What have you found most valuable during your law school education?

Cultivating my legal writing skills has been one of the most painstaking iterative processes that I have faced, but the writing program here at Seattle University has been exceptional with its top-tier writing instruction. In addition to conducting legal research and drafting memos, the writing program offered me a practical opportunity to apply my writing skills with real clients my first year. It is wonderful to work with passionate legal writing professors that truly work with you and help you improve your writing ability.

In addition to the Introduction to Practice course that SU offers to first-year law students, I interned part-time at Rehmke and Flynn, PLLC, a deeds, trusts, and estates law firm. I not only worked alongside a great cast of attorneys, but also applied many of the doctrines I learned in my first year to real clients and cases.

The level of assistance faculty, staff, alumni, and other students have offered me during my first year is incomparable. Professors have gone out of their way to offer me guidance and direction. The staff here at Seattle University is extremely helpful and truly wants to see you succeed, not only in law school, but also in the legal profession. Alumni have mentored me every step of the way throughout my first year. Lastly, 2L and 3L students have personally taken me under their wings in order to ensure that my first-year transition was smooth. I cannot overstate the level of community here at SU.

What advice would you offer a prospective law student?

First, immerse yourself in the law school and the legal community. Get involved early with some of the great student organizations on campus, and the many bar associations; these organizations will usually allow free student membership and provide a great mechanism to connect with attorneys and allow you to offer legal assistance to the community. Take leadership positions. Garner relationships early with your professors, career services staff, and other faculty members; these relationships will allow you to better steer your future career path, ease your preparation with finding internships, and help you navigate difficult job interviews.

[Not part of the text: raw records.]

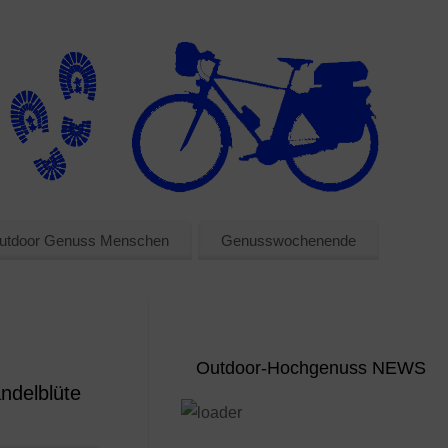
utdoor Genuss Menschen
Genusswochenende
Outdoor-Hochgenuss NEWS
ndelblüte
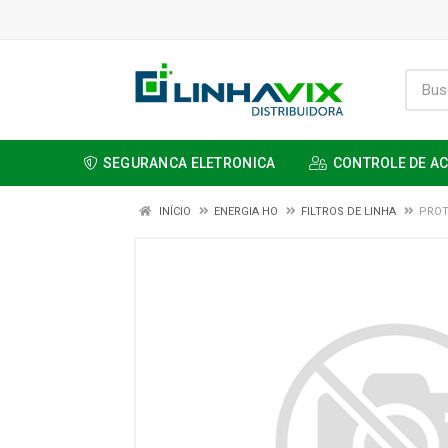
SEGURANCA ELETRONICA
CONTROLE DE A
INÍCIO
ENERGIA HO
FILTROS DE LINHA
PROT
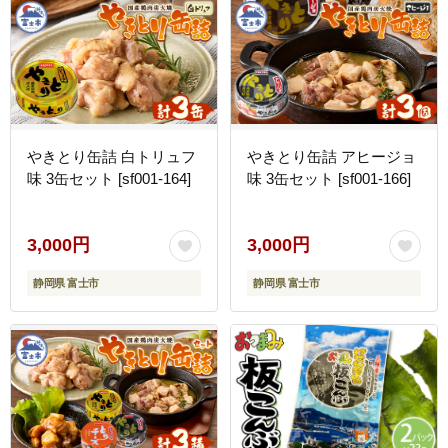
やきとり缶詰 白トリュフ
やきとり缶詰 アヒージョ
味 3缶セット [sf001-164]
味 3缶セット [sf001-166]
3,000円
3,000円
静岡県 富士市
静岡県 富士市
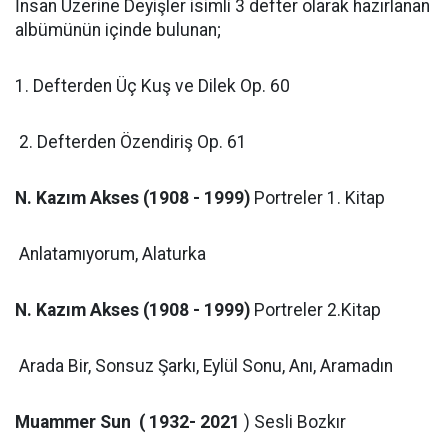
İnsan Üzerine Deyişler isimli 3 defter olarak hazırlanan
albümünün içinde bulunan;
1. Defterden Üç Kuş ve Dilek Op. 60
2. Defterden Özendiriş Op. 61
N. Kazım Akses (1908 - 1999)
Portreler 1. Kitap
Anlatamıyorum, Alaturka
N. Kazım Akses (1908 - 1999)
Portreler 2.Kitap
Arada Bir, Sonsuz Şarkı, Eylül Sonu, Anı, Aramadın
Muammer Sun ( 1932- 2021
) Sesli Bozkır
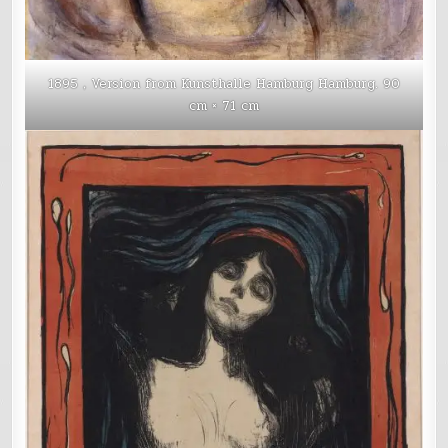
1895，Version from Kunsthalle Hamburg Hamburg. 90
cm × 71 cm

Second, be creatively different. The more you try to fit in and emulate what everyone is doing, the more you will find yourself battling an uphill curve. Here are the facts: you have already chosen a very competitive career field, where the prospects for high-paying law jobs are dwindling each year. However, there is no shortage of complex problems in all areas of law with unmet solutions. Work in a creative space where you are constantly challenging yourself to find innovative solutions to these problems, whether it be the many issues that plague our criminal justice systems, or the need for comprehensive immigration reform in our country. These problems will require zealous advocates that offer unique perspectives.